REQUEST
In the records below, find the line containing "List each element's", then copy that line and all lines after it, exactly, omitting every picture.

▼

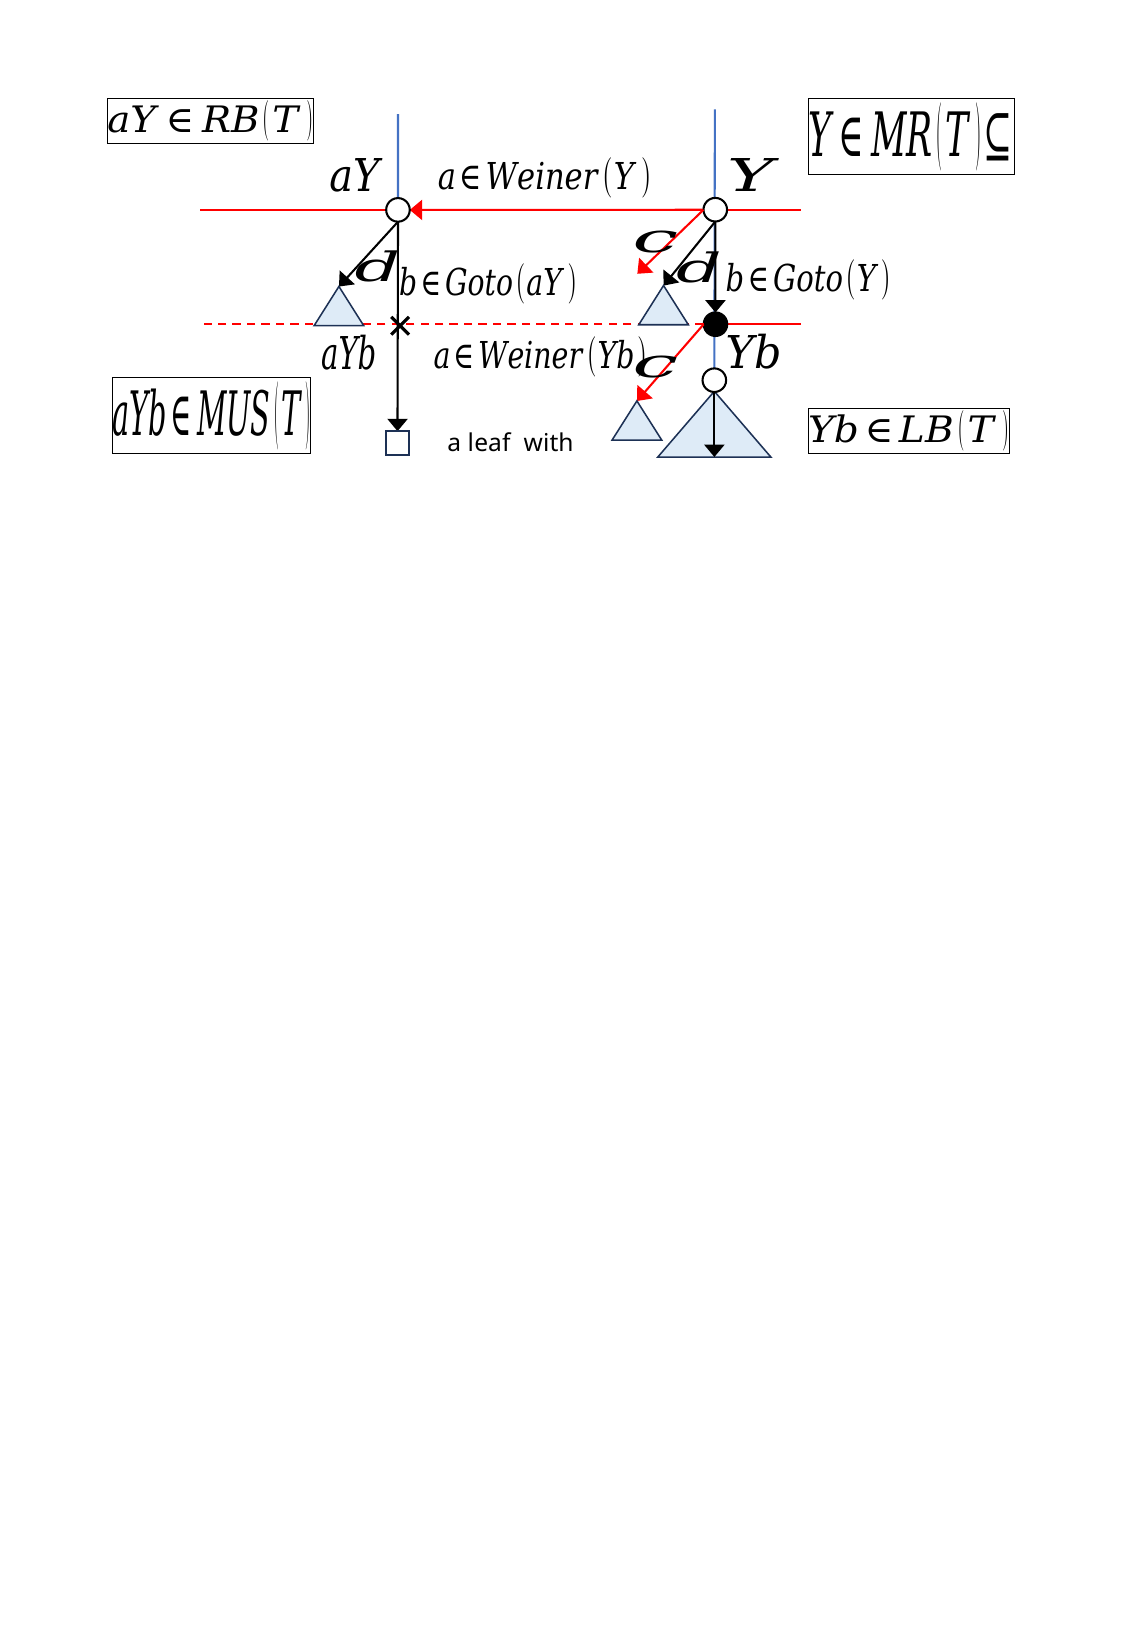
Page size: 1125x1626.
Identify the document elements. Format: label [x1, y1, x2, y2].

text_box [702, 197, 714, 210]
text_box [610, 400, 664, 442]
text_box [663, 221, 716, 286]
text_box [715, 211, 728, 223]
text_box [702, 311, 714, 337]
text_box [655, 393, 774, 459]
text_box [398, 316, 409, 335]
text_box [313, 285, 364, 324]
text_box [715, 311, 729, 338]
text_box [391, 316, 397, 335]
text_box [637, 209, 704, 274]
text_box [385, 211, 411, 223]
text_box [385, 197, 411, 210]
text_box [704, 211, 714, 221]
text_box [715, 196, 729, 210]
text_box [338, 221, 397, 287]
text_box [385, 430, 410, 456]
text_box [704, 367, 728, 393]
text_box [637, 284, 690, 324]
text_box [636, 324, 704, 401]
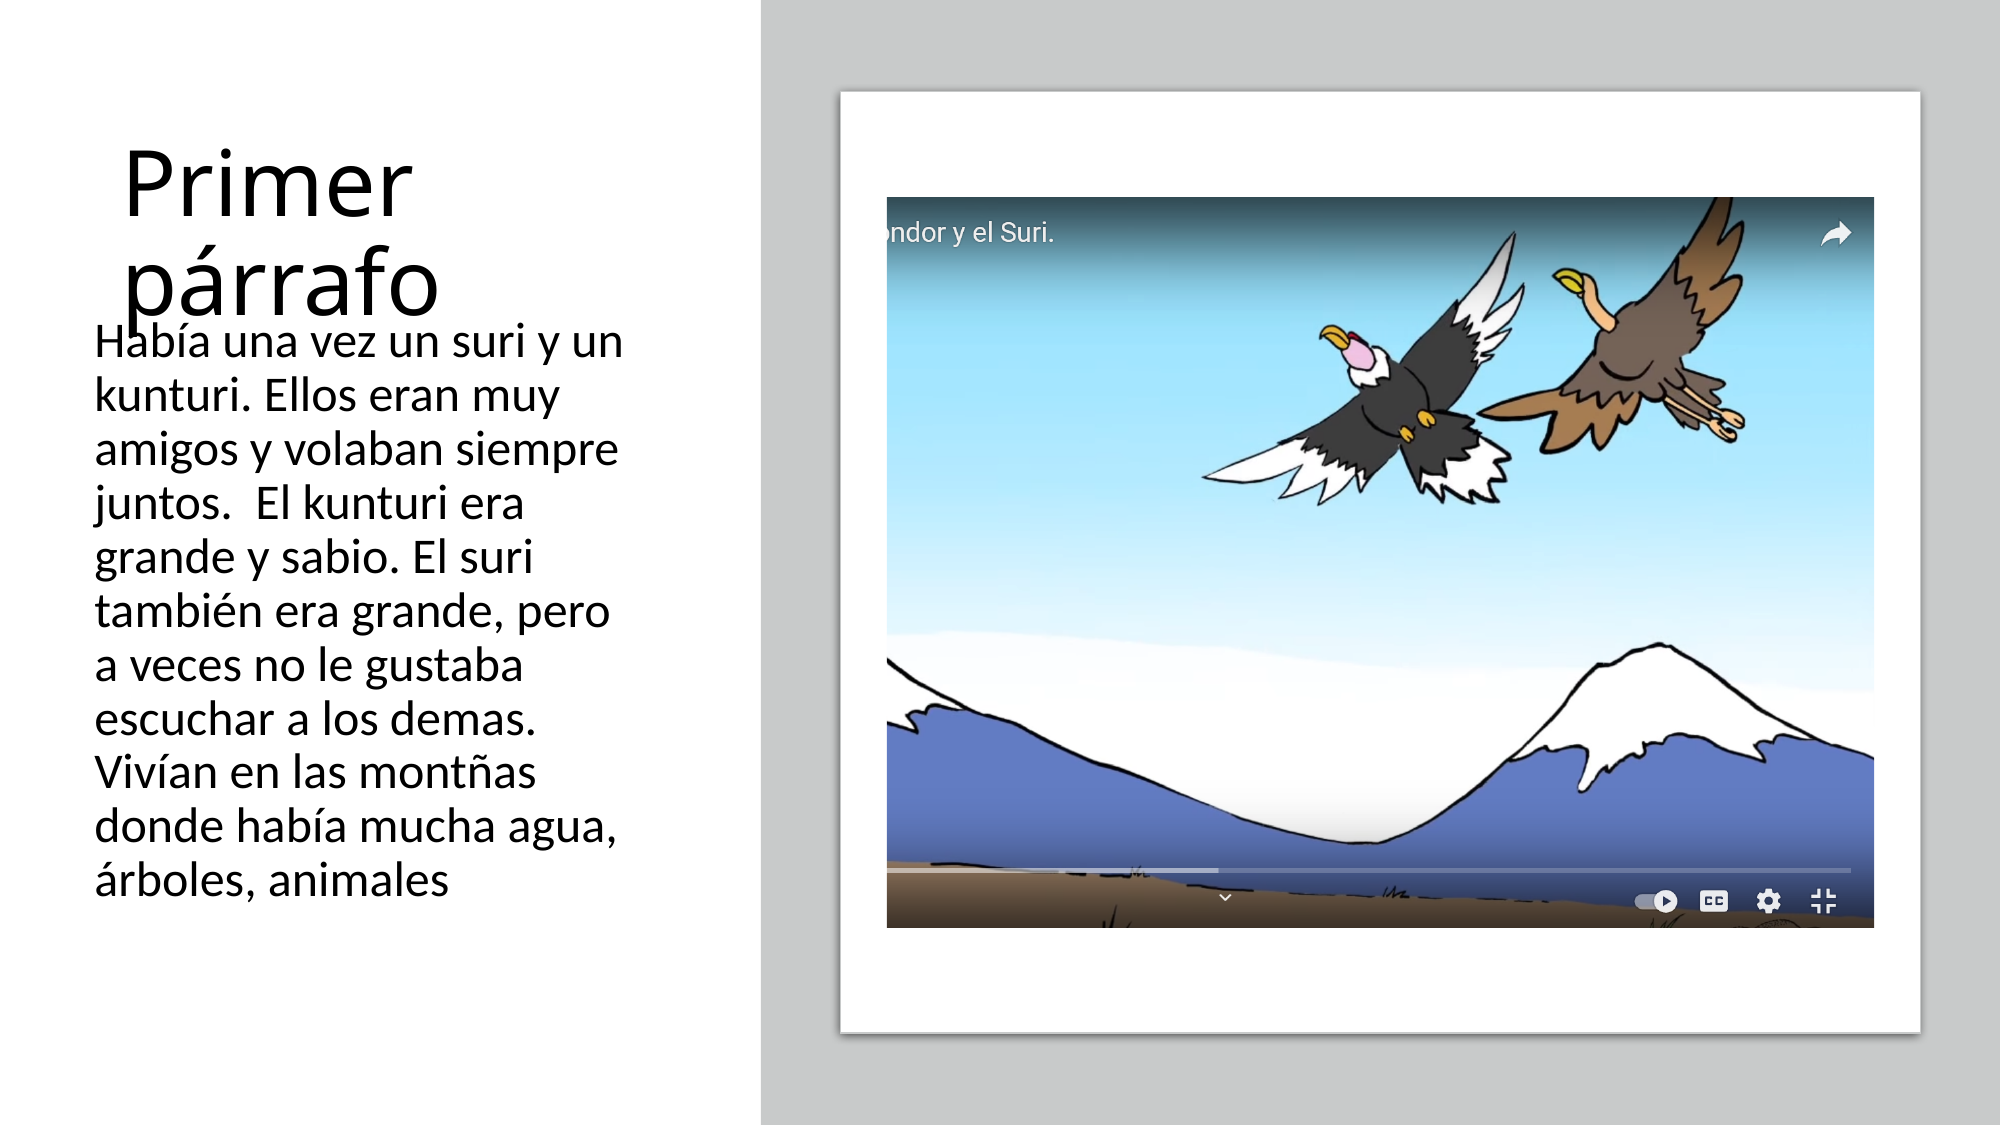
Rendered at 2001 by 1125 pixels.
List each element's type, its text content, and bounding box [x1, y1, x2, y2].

text_box Había una vez un suri y un kunturi. Ellos eran muy amigos y volaban siempre juntos. El kunturi era grande y sabio. El suri también era grande, pero a veces no le gustaba escuchar a los demas. Vivían en las montñas donde había mucha agua, árboles, animales [79, 306, 655, 928]
text_box [760, 0, 2000, 1125]
picture [886, 196, 1875, 928]
text_box [839, 90, 1922, 1034]
text_box Primer párrafo [106, 103, 682, 370]
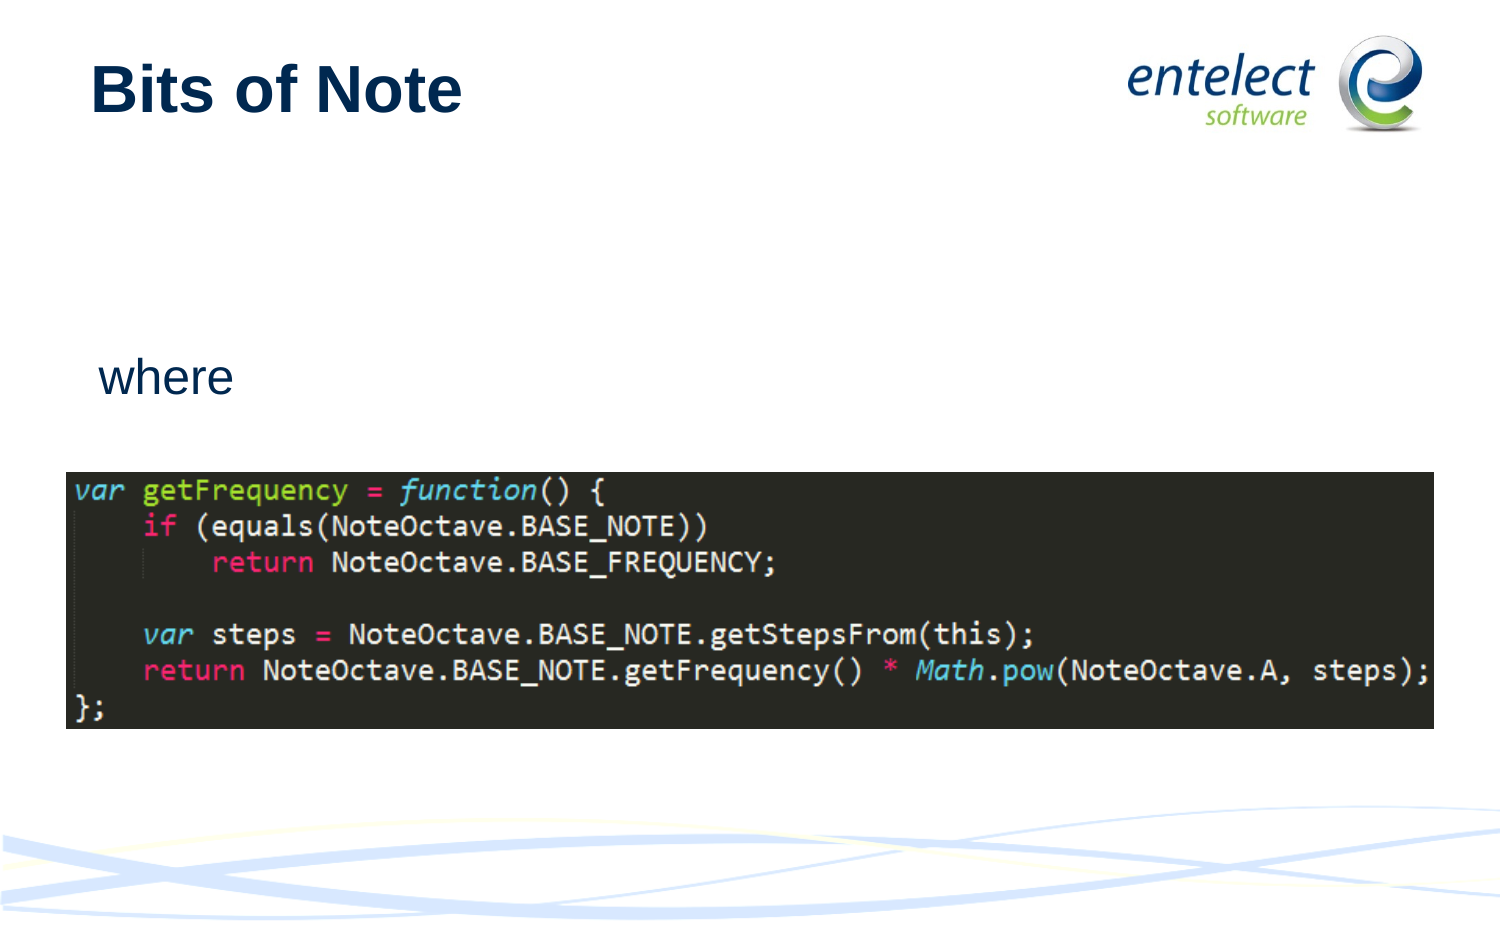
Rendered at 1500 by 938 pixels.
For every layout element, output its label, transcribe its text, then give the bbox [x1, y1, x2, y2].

picture [1128, 33, 1424, 37]
picture [66, 472, 1434, 729]
title Bits of Note [75, 37, 1425, 134]
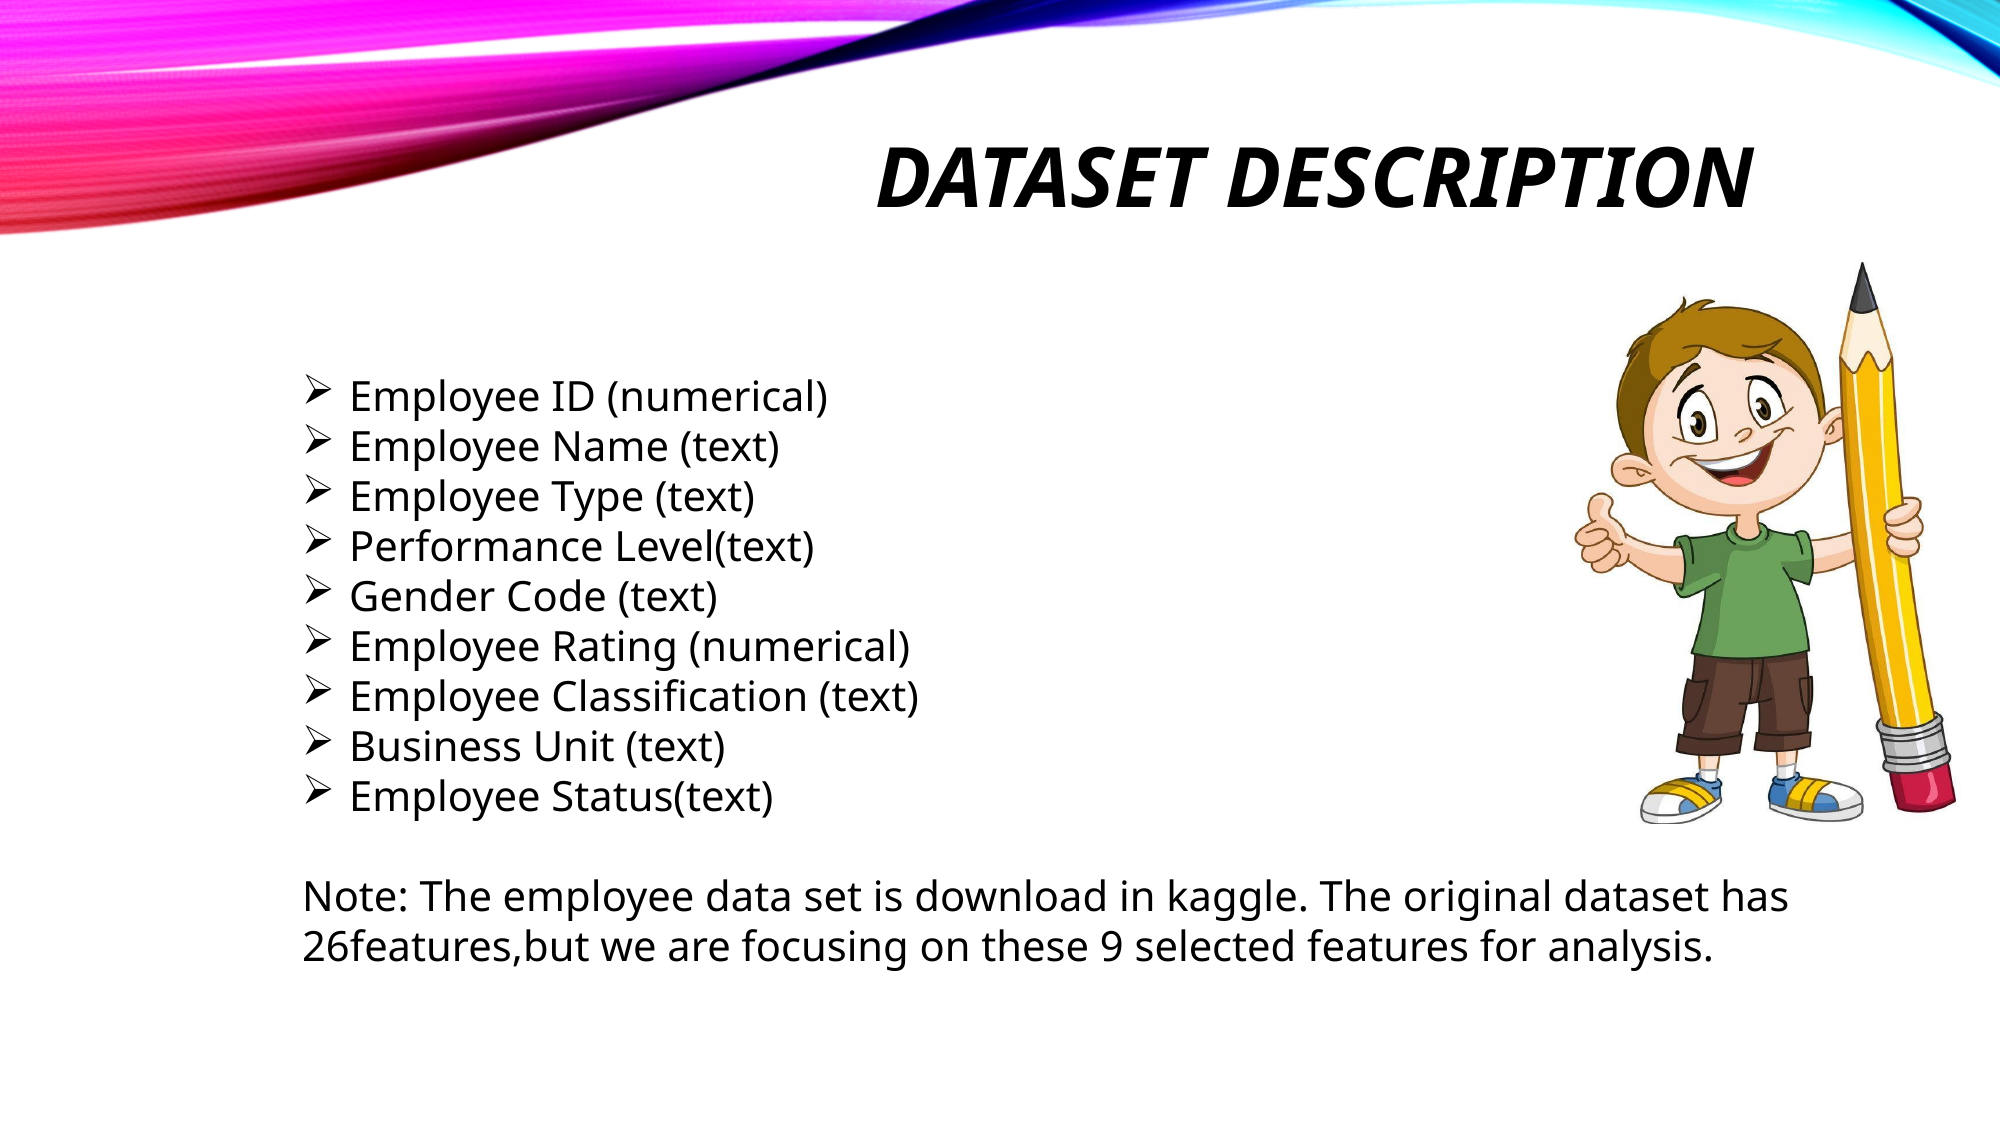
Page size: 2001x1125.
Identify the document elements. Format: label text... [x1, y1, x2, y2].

▲

EXERCISE RESPONSE
List each element's type, its text content, and bounding box [x1, y1, x2, y2].

text_box Había una vez un suri y un kunturi. Ellos eran muy amigos y volaban siempre juntos. El kunturi era grande y sabio. El suri también era grande, pero a veces no le gustaba escuchar a los demas. Vivían en las montñas donde había mucha agua, árboles, animales [79, 306, 655, 928]
text_box [760, 0, 2000, 1125]
picture [886, 196, 1875, 928]
text_box [839, 90, 1922, 1034]
text_box Primer párrafo [106, 103, 682, 370]
Rendered at 1500 by 938 pixels.
For every layout element, output its label, transcribe its text, then give the bbox [x1, y1, x2, y2].

picture [1128, 33, 1424, 37]
picture [66, 472, 1434, 729]
title Bits of Note [75, 37, 1425, 134]
Page size: 2001x1125.
Identify the document elements. Format: label text... [x1, y1, x2, y2].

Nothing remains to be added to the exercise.